Sometimes yes: no indexes on a three-year order table, 50,000 SKU catalog without optimization, cheap hosting with overloaded shared MySQL. Sometimes no - heavy plugins, no cache, 5 MB images. A developer diagnoses; the owner should know the database is part of performance, not only "internet speed".
Duplicate customers and "lost" orders
Happens with manual Excel import into MySQL, two order forms (site + Telegram without sync), payment failure: money charged but PHP did not save the order. Fix - transactions, payment webhooks, CRM integration, not "another Google Sheets table".
Hack via SQL injection
If a contractor writes "raw" PHP without parameterized queries, an attacker can read or delete tables. Maturity signs - ORM, prepared statements, regular CMS updates. After a WordPress hack, first check admins in wp_users and foreign records in the database.
Data growth
100 orders per month MySQL handles on any host. 10,000 orders per day - need indexes, archiving old logs, possibly a separate DB server. Plan order archive older than 2-3 years if reporting is already in BI or ERP.
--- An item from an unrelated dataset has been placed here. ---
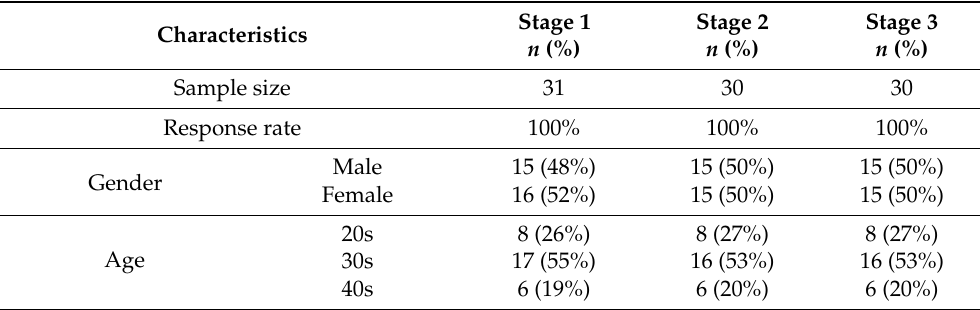
Table 1. Demographic characteristics of the participants ( N =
When MySQL Is "Invisible" but Still There
- Builders (Tilda, Wix) - form data on their servers, not your MySQL.
- SaaS CRM (amoCRM, HubSpot) - customers in CRM cloud; site linked via API.
- Marketplaces (Wildberries, Ozon) - orders on the platform; your site may have no MySQL if it is only a brochure.
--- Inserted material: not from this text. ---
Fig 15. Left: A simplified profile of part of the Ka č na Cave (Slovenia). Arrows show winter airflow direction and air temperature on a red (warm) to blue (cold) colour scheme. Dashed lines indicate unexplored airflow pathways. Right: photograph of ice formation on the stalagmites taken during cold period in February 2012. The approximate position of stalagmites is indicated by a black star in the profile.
If you have your own domain, WordPress, OpenCart, Bitrix - MySQL is almost certainly there. Ask your contractor: "Where are orders stored and is there a daily database backup?"
Summary
MySQL is where users, products, and orders live on a typical PHP site. It is not a folder on disk or an "admin setting" - separate server software with tables and integrity rules. PHP reads and writes MySQL; JavaScript shows the result to the user; images live separately in files.
A business owner should:
- know that database backup matters as much as site file backup;
- not keep the only copy of orders in Excel;
- when changing hosts, require MySQL dump migration, not FTP only;
- understand the difference between "site is down" (PHP/hosting) and "data is gone" (MySQL without backup).
Good MySQL is invisible - while there is a current backup and credentials under control. Bad MySQL is when you remember it after three years of orders disappear.
Frequently Asked Questions
Where is MySQL data physically stored on my hosting?
On the hosting provider's servers - in special database files, usually on the same machines as the site (shared) or on a dedicated DB server (VPS/cloud). You do not see them as normal FTP folders: access via phpMyAdmin, hosting panel, or export command. Backup is a downloaded .sql file or automatic copy in the panel; without it, "where it lives" will not help when a disk fails.
Can I view orders in MySQL without a developer?
Partially yes. In phpMyAdmin you can open the orders table and see rows - number, total, date. But table names (wp_wc_orders, oc_order) and links between them are known to the developer; accidental edits can break the site or show wrong totals. For daily work use CMS admin or CRM; direct MySQL access is for support, migrations, and audit.
How does MySQL differ from MariaDB?
MariaDB is a MySQL fork created after Oracle took over. For WordPress, OpenCart, and Bitrix they are interchangeable in typical setup. Hosting often says "MySQL" in the plan but installs MariaDB - that is normal. For the owner what matters is version (not below 8.0 / 10.6+) and backups, not the logo name.
Will I lose orders if I change hosting?
No, if you migrate the database dump. Steps: export MySQL from old host → import on new → update login/password/host in wp-config.php or equivalent → test order. Yes, you will lose them if you copy only site files without .sql. Before migration make a full backup and check order count in admin before and after.
Do I need MySQL if I only have a Tilda landing page?
No for Tilda itself - leads stay with the builder or go to email/CRM. Yes if you also have a WordPress blog, OpenCart, or custom account on a subdomain. Clarify architecture: one "pretty landing" without CMS may skip MySQL; e-commerce with order history cannot work without a database.